The impact of hepatitis C on women: Learnings from the CanHepC 2025 Symposium

In February, CATIE attended the 14th Canadian Symposium on Hepatitis C, which was hosted by the Canadian Network for Hepatitis C (CanHepC) as part of the Canadian Liver Meeting. This national conference brought experts from across the country to Quebec City, where they showcased the latest in hepatitis C research.
The symposium highlighted diverse perspectives on the theme “Hepatitis C in Women” from clinicians, researchers and people with lived and living experience of hepatitis C and substance use. During the event, CATIE asked presenters and attendees to share key takeaways from the conference about this important topic.
Watch the short video and read the summary below to learn more about the impact of hepatitis C on women.
Women as an emerging and underserved hepatitis C priority population
Women are an emerging priority population increasingly at risk for hepatitis C. While hepatitis C has historically been more common in men, women are now catching up—and even surpassing men—when it comes to new infections. In Canada, the rising number of hepatitis C infections in women is influenced by trends and patterns in drug use. For example, some women may exchange sexual services for drugs, share injection equipment with multiple partners, or have limited control over drug safety due to power imbalances, like being “second on the needle” when sharing syringes. This increased transmission risk is driven by systemic and structural barriers, including gender-based violence, stigma and discrimination, which hinder access to care and support. Barriers to care are often compounded by intersecting aspects of women’s identities, many of which are reflected by the priority populations that are most impacted by hepatitis C, including people who use drugs, Indigenous people and people with prison experience.
Opportunities for engagement in the care cascade
Presenters at the Canadian Symposium on Hepatitis C explained that women, particularly those who use substances, are starting treatment at lower rates than men due to lack of attention to sex and gender across health services, which contributes to disparities in treatment initiation. Many existing hepatitis C prevention and care services are not designed with women’s unique needs in mind, so traditional methods of linking people to care often fail to reach them. As a result, women are being overlooked in the hepatitis C response.
Additionally, more people of reproductive age, including women who are pregnant and/or breastfeeding, are acquiring hepatitis C. Perinatal care may be an ideal window to offer testing and treatment for hepatitis C, since women are already engaged in routine health services. Early diagnosis and management are crucial to reduce the risk of transmitting hepatitis C to an infant and improve health outcomes for both the mother and child.
While there is a great opportunity to engage pregnant women in hepatitis C care, broader strategies including gender-specific and gender-responsive approaches, are also needed to reach women who may not access health services due to pregnancy. These may include offering women-only harm reduction services, integrating gender-specific peer support in health services and embedding hepatitis C care in interventions addressing the intersecting needs of women (i.e. housing, childcare, employment).

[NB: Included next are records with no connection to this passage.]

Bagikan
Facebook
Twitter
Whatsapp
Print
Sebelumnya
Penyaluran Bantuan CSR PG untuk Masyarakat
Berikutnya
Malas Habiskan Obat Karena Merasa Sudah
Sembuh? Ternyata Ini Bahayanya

The importance of gender-responsive strategies
Promoting equitable access to hepatitis C prevention, testing and treatment requires strategies that recognize the unique barriers women face, while centring their diverse needs and identities. Presenters noted the transformative impact of low-barrier, tailored programs for women. This includes adopting a ‘no wrong door’ approach—a compassionate, dignity-focused model that meets people where they are, even if they’re not yet ready to start treatment.
Because Indigenous people, especially Indigenous women, are disproportionately impacted by hepatitis C, a culturally grounded, gender-responsive approach was also highlighted as essential to ensure that no one is left behind in the hepatitis C response. This involves integrating Indigenous wellness practices into healthcare during patient visits, such as traditional medicine and the work of Elders, as well as using frameworks like the Medicine Wheel.
Presenters also noted a lack of services geared towards transgender and gender diverse people, who may not identify as women and are often overlooked in research and practice. They face many of the same systemic barriers that impact cisgender women, in addition to many others unique to them. Presenters emphasized that gender-responsive strategies must also be tailored to include trans and gender diverse people to ensure that care is truly inclusive.
In order to ensure equitable access to care, it is essential to adapt prevention, testing and treatment strategies to women’s specific needs while considering the intersecting factors that shape their experiences. By recognizing women as an emerging priority group and providing culturally grounded and stigma-free services, we can address the unique risks and barriers women face and help close the gap in hepatitis C outcomes.
Madison Kennedy is CATIE’s hepatitis C knowledge specialist.